[Data records]
----------
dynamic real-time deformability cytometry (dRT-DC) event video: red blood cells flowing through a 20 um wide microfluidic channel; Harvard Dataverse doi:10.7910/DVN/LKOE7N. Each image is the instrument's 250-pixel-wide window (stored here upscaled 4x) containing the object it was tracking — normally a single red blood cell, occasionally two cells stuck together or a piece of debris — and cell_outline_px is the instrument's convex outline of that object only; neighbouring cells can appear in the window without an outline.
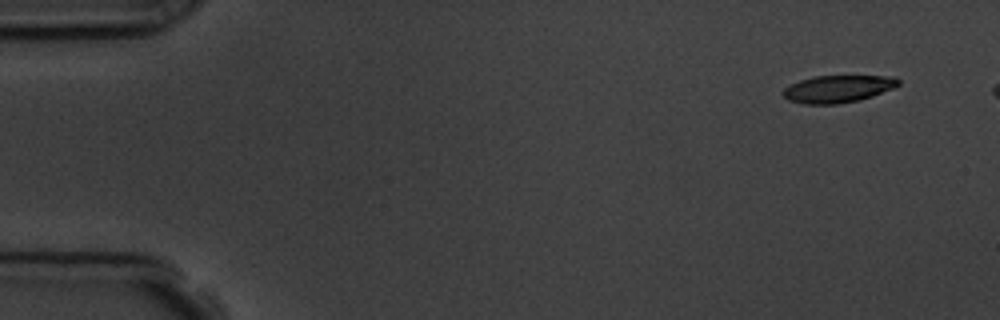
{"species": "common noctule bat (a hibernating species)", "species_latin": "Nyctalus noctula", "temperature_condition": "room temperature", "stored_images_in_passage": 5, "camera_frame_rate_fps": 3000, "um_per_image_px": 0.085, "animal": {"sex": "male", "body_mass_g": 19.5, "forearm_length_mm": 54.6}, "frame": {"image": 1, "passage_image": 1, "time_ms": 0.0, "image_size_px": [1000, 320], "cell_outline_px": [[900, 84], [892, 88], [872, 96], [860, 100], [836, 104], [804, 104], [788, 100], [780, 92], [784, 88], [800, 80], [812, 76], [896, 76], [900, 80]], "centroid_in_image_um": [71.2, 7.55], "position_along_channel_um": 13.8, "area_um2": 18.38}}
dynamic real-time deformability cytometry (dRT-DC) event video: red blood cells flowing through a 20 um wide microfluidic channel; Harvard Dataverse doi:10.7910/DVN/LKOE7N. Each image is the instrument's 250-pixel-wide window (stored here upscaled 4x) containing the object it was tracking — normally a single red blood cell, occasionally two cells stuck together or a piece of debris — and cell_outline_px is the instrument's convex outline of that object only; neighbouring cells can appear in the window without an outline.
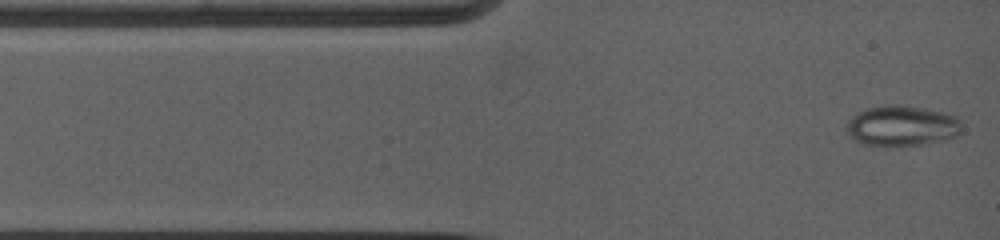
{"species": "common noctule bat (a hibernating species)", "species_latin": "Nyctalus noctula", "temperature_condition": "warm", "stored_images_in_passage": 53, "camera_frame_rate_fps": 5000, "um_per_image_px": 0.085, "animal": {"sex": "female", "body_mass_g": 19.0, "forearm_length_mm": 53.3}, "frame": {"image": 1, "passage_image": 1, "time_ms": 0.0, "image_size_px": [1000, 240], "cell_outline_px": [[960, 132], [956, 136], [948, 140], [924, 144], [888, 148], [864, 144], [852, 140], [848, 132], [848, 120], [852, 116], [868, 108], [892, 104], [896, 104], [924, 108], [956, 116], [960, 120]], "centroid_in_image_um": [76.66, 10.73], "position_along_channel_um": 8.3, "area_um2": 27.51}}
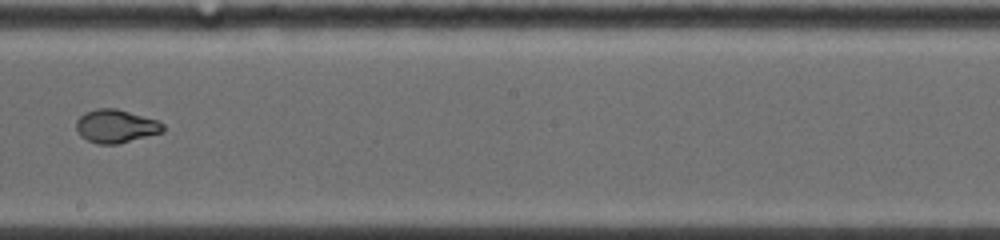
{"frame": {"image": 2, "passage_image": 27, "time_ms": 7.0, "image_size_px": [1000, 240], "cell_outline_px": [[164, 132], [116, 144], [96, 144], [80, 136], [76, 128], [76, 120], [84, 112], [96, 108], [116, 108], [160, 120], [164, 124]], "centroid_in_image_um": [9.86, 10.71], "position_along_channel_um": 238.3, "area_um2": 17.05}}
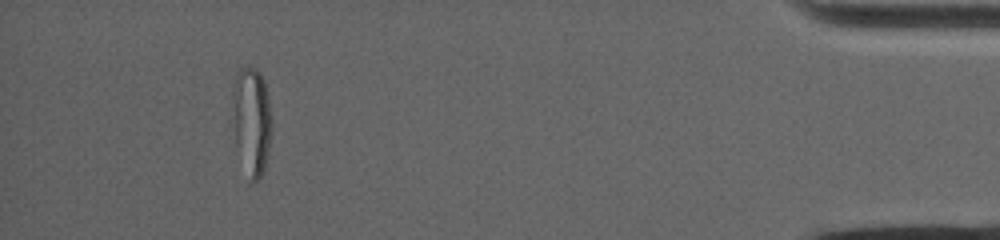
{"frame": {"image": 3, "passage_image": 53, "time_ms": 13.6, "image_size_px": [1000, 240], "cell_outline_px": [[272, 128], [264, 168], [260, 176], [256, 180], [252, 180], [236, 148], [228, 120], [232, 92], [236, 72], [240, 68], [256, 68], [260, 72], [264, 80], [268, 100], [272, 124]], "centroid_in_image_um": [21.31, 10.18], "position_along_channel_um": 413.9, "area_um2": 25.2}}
----------
_Task details_: Give the entries again word for word, but skip the pictures.

_Output of the task_:
dynamic real-time deformability cytometry (dRT-DC) event video: red blood cells flowing through a 20 um wide microfluidic channel; Harvard Dataverse doi:10.7910/DVN/LKOE7N. Each image is the instrument's 250-pixel-wide window (stored here upscaled 4x) containing the object it was tracking — normally a single red blood cell, occasionally two cells stuck together or a piece of debris — and cell_outline_px is the instrument's convex outline of that object only; neighbouring cells can appear in the window without an outline.
{"species": "common noctule bat (a hibernating species)", "species_latin": "Nyctalus noctula", "temperature_condition": "room temperature", "stored_images_in_passage": 5, "camera_frame_rate_fps": 3000, "um_per_image_px": 0.085, "animal": {"sex": "male", "body_mass_g": 19.5, "forearm_length_mm": 54.6}, "frame": {"image": 1, "passage_image": 1, "time_ms": 0.0, "image_size_px": [1000, 320], "cell_outline_px": [[900, 84], [892, 88], [872, 96], [860, 100], [836, 104], [804, 104], [788, 100], [780, 92], [784, 88], [800, 80], [812, 76], [896, 76], [900, 80]], "centroid_in_image_um": [71.2, 7.55], "position_along_channel_um": 13.8, "area_um2": 18.38}}
dynamic real-time deformability cytometry (dRT-DC) event video: red blood cells flowing through a 20 um wide microfluidic channel; Harvard Dataverse doi:10.7910/DVN/LKOE7N. Each image is the instrument's 250-pixel-wide window (stored here upscaled 4x) containing the object it was tracking — normally a single red blood cell, occasionally two cells stuck together or a piece of debris — and cell_outline_px is the instrument's convex outline of that object only; neighbouring cells can appear in the window without an outline.
{"species": "common noctule bat (a hibernating species)", "species_latin": "Nyctalus noctula", "temperature_condition": "warm", "stored_images_in_passage": 53, "camera_frame_rate_fps": 5000, "um_per_image_px": 0.085, "animal": {"sex": "female", "body_mass_g": 19.0, "forearm_length_mm": 53.3}, "frame": {"image": 1, "passage_image": 1, "time_ms": 0.0, "image_size_px": [1000, 240], "cell_outline_px": [[960, 132], [956, 136], [948, 140], [924, 144], [888, 148], [864, 144], [852, 140], [848, 132], [848, 120], [852, 116], [868, 108], [892, 104], [896, 104], [924, 108], [956, 116], [960, 120]], "centroid_in_image_um": [76.66, 10.73], "position_along_channel_um": 8.3, "area_um2": 27.51}}
{"frame": {"image": 2, "passage_image": 27, "time_ms": 7.0, "image_size_px": [1000, 240], "cell_outline_px": [[164, 132], [116, 144], [96, 144], [80, 136], [76, 128], [76, 120], [84, 112], [96, 108], [116, 108], [160, 120], [164, 124]], "centroid_in_image_um": [9.86, 10.71], "position_along_channel_um": 238.3, "area_um2": 17.05}}
{"frame": {"image": 3, "passage_image": 53, "time_ms": 13.6, "image_size_px": [1000, 240], "cell_outline_px": [[272, 128], [264, 168], [260, 176], [256, 180], [252, 180], [236, 148], [228, 120], [232, 92], [236, 72], [240, 68], [256, 68], [260, 72], [264, 80], [268, 100], [272, 124]], "centroid_in_image_um": [21.31, 10.18], "position_along_channel_um": 413.9, "area_um2": 25.2}}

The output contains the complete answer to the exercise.